Otherwise, the trend is to add a little more bass on headphones, and even more on IEMs to try and compensate for the missing tactile feeling. But of course it's not perfect, as if you boost say 60Hz and lower a lot, a portion of the frequencies above that will be masked by our own hearing scheme. So then you might want to increase that area that then masks some higher stuff, etc. And you end up with just a louder gain everywhere.
Of course that has nothing to do with compensating for bass if you happen to have a bd seal, a FR graph for a headphone will usually be done with the best possible seal they could manage to get, you might not have anywhere near that seal level on your own head with hair or maybe glasses or just a shape around the jaw that leaves an opening. That you can compensate as it won't result in too much bass, it will just restore what you're losing through the air leakage.

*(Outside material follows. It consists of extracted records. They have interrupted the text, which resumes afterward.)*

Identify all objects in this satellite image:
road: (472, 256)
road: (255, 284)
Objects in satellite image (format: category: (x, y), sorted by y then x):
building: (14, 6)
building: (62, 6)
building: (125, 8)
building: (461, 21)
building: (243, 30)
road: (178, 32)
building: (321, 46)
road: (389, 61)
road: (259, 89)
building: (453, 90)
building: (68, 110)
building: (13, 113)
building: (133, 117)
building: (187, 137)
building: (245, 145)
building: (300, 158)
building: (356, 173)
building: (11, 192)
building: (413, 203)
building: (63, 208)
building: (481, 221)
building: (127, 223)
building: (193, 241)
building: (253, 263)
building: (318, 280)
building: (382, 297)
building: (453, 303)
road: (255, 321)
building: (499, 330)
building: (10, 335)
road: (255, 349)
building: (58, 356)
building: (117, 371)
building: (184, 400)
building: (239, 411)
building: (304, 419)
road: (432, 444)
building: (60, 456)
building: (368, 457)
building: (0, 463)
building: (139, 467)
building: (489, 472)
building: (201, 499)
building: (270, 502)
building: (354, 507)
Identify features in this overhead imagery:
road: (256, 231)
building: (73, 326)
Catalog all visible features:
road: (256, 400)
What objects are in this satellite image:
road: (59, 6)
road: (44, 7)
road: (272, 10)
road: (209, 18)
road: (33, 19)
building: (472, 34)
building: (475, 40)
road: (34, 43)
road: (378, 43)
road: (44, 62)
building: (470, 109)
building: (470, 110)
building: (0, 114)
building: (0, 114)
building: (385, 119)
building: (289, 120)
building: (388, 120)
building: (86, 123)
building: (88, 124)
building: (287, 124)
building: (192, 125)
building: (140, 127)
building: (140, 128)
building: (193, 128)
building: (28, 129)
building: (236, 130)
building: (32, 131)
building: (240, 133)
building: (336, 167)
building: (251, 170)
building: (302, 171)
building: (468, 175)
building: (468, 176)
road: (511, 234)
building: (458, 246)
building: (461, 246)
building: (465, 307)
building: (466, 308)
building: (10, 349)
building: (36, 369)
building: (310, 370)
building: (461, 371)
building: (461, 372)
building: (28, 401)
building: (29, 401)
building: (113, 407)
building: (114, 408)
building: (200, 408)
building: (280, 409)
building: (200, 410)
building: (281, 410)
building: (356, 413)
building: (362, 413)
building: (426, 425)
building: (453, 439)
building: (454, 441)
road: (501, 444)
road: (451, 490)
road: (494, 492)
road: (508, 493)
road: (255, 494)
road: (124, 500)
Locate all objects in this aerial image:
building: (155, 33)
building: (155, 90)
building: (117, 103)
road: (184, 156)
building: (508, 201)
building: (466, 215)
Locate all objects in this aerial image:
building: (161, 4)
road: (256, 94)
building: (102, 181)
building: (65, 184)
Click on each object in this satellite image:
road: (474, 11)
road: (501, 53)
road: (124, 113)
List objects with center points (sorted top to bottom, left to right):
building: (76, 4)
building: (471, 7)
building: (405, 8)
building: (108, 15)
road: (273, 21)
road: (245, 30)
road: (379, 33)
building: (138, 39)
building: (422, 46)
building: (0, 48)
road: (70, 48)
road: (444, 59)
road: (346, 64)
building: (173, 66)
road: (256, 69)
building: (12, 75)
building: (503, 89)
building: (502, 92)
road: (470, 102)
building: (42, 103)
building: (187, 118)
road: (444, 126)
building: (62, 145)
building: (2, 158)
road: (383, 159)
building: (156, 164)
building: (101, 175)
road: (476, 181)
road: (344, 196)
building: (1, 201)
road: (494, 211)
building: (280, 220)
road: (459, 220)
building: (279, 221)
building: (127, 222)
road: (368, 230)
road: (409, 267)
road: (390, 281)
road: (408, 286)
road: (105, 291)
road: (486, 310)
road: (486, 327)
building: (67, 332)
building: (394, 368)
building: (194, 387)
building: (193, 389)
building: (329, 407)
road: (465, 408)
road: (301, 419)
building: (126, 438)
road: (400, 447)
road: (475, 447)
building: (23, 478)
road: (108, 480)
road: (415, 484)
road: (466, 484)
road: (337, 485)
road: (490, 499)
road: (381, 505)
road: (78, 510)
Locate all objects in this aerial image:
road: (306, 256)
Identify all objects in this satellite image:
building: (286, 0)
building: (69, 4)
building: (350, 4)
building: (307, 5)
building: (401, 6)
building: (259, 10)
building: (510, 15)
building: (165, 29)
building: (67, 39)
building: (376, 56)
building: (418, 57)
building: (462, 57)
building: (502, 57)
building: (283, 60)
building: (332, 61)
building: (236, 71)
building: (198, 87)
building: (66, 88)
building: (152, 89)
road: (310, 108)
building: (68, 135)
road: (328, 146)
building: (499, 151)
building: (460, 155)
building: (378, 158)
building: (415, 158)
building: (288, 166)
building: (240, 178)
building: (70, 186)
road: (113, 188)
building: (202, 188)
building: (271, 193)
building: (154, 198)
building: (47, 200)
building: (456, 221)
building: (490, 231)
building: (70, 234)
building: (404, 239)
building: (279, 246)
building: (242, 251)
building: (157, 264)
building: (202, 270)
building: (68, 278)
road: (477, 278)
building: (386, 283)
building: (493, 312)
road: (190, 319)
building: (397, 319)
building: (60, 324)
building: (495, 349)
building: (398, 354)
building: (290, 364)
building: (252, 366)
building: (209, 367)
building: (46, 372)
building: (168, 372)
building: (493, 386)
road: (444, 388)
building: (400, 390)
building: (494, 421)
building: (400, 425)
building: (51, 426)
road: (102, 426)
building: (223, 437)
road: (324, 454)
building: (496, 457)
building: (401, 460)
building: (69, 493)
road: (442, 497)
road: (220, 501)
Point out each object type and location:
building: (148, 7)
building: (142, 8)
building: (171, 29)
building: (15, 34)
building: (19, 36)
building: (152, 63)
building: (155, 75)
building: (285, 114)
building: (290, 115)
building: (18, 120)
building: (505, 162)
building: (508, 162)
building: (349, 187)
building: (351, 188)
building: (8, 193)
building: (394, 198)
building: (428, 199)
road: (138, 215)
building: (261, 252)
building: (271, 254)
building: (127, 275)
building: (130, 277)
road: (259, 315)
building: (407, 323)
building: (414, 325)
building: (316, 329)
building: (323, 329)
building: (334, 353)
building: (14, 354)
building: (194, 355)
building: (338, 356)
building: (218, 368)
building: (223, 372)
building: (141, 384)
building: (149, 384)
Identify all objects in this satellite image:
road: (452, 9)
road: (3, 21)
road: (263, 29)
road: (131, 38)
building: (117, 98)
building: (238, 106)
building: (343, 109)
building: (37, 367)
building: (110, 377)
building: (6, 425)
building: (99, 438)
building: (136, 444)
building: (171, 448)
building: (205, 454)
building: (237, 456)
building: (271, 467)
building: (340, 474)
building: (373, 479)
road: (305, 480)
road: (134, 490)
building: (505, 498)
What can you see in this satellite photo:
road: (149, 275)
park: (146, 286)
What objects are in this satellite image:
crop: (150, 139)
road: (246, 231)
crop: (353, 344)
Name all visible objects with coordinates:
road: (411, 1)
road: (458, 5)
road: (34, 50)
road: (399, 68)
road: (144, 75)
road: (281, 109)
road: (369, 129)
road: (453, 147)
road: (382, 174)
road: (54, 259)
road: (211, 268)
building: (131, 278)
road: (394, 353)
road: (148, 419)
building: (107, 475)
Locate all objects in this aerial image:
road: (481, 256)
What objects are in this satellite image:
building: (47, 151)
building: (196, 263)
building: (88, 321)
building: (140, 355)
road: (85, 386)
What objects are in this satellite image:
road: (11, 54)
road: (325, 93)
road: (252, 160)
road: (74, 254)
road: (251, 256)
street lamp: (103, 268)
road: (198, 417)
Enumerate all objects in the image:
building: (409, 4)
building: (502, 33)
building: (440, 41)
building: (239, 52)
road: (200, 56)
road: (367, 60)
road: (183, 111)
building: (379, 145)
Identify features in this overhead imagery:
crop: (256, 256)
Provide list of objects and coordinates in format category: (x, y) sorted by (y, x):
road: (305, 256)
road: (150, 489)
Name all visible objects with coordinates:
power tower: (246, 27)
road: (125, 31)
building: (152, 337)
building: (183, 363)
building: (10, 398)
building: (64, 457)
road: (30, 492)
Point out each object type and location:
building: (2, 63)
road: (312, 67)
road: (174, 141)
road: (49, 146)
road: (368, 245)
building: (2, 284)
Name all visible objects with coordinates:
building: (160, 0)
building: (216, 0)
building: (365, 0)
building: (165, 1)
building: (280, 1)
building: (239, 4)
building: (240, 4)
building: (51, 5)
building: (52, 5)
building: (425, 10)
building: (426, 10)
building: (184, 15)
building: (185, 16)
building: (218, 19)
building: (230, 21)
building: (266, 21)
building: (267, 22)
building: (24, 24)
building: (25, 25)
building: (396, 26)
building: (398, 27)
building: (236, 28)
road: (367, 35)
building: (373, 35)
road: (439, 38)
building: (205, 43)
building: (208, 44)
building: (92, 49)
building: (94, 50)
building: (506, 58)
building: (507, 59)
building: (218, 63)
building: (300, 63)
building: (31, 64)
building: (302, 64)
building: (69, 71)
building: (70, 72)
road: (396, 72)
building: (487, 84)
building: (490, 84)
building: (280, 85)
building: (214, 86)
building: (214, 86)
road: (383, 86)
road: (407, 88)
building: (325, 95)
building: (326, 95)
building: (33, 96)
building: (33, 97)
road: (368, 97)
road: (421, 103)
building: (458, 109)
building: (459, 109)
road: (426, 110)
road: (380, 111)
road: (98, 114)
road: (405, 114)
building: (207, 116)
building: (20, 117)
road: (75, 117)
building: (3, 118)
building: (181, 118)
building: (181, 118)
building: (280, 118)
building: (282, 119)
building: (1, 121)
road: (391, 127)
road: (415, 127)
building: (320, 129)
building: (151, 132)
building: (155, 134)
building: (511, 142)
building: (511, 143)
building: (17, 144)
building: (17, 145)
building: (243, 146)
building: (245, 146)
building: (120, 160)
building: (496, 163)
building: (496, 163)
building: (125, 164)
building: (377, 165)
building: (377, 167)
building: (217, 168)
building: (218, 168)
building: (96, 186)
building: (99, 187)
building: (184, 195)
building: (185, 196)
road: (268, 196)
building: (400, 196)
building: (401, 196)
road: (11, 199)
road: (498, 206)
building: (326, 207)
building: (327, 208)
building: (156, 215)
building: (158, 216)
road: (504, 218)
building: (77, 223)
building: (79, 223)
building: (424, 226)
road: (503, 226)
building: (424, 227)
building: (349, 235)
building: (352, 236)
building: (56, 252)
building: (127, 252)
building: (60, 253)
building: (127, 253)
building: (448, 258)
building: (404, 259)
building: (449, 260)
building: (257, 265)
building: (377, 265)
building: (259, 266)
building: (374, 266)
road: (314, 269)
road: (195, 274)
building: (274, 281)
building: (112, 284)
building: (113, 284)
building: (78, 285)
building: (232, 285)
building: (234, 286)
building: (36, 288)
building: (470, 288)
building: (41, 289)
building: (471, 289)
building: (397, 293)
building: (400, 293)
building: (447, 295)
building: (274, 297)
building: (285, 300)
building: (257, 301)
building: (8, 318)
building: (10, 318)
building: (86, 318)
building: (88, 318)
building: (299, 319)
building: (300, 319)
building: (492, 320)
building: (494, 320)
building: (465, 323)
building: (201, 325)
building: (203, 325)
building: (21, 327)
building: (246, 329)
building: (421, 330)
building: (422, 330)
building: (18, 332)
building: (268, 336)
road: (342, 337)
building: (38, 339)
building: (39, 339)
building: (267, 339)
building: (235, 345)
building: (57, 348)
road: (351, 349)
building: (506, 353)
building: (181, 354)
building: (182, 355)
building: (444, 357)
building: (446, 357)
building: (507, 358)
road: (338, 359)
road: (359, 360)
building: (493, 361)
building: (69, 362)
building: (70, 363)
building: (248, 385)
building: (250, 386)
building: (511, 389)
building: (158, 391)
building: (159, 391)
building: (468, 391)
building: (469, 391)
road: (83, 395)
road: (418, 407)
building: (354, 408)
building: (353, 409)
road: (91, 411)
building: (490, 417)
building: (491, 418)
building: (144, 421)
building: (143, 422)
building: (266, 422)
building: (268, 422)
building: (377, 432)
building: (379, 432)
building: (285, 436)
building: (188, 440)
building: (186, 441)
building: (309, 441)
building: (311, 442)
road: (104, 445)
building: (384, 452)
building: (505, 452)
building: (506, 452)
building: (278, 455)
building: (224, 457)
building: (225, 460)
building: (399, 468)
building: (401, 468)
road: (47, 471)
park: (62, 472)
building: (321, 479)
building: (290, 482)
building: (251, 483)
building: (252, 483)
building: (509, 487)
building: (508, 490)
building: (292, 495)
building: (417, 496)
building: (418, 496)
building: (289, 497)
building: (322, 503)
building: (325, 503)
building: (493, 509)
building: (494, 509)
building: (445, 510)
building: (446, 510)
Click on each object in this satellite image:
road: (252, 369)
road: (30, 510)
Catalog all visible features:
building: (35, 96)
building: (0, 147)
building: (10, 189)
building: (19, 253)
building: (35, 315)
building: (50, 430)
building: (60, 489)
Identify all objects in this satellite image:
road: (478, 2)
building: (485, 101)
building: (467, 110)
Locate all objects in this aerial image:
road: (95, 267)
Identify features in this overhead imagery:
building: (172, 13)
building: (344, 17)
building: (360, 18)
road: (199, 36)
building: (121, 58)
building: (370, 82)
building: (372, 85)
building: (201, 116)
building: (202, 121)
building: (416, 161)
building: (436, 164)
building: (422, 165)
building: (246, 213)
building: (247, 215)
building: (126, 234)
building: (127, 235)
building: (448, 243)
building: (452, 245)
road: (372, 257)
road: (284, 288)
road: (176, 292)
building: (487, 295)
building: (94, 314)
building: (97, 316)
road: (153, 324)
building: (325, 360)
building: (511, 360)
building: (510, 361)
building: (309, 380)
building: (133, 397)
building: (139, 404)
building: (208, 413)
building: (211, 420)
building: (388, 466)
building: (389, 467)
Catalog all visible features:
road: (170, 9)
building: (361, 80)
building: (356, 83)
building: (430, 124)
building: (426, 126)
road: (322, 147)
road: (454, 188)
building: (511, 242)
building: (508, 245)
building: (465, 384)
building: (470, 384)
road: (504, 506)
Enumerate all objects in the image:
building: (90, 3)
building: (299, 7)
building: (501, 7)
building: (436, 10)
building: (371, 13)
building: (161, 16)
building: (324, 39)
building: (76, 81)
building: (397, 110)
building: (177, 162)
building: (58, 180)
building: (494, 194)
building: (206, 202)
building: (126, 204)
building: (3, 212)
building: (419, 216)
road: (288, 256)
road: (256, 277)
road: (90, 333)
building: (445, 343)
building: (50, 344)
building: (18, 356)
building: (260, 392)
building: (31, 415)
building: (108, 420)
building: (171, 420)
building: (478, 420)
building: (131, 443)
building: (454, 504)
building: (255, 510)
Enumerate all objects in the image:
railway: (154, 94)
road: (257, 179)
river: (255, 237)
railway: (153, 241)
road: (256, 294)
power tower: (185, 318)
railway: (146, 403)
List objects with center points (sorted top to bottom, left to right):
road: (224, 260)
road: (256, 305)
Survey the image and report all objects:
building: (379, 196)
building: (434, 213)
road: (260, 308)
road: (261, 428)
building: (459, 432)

3) You should be able to use some "virtual cable" like the ones proposed by VB Audio(some adapt to sample rate and stuff on the fly, some are more "bit perfect" oriented but they won't work when you feed them with the wrong settings, up to you to decide how much you can be bothered with all that. There is even an asio conversion thingy). Or if you need even more settings you probably wouldn't understand but exist, the old VAC, virtual audio cable(not free if it's still sold), had all that and more. Whichever you use, they show up on Windows as another audio device so you can just tell whatever app to output the signal to it. Then you still have to get some app or VST host that will contain your EQ VST), you tell the virtual cable to output to it, and you tell it to output to your DAC. It's cumbersome, but I did use all that crap for nearly a decade(with EQ, room reverb app, some "true stereo" crossfeed) before moving on to the A16.
It's simple, you just need time money and experience.
Edit for franglish and ducking autocorrect.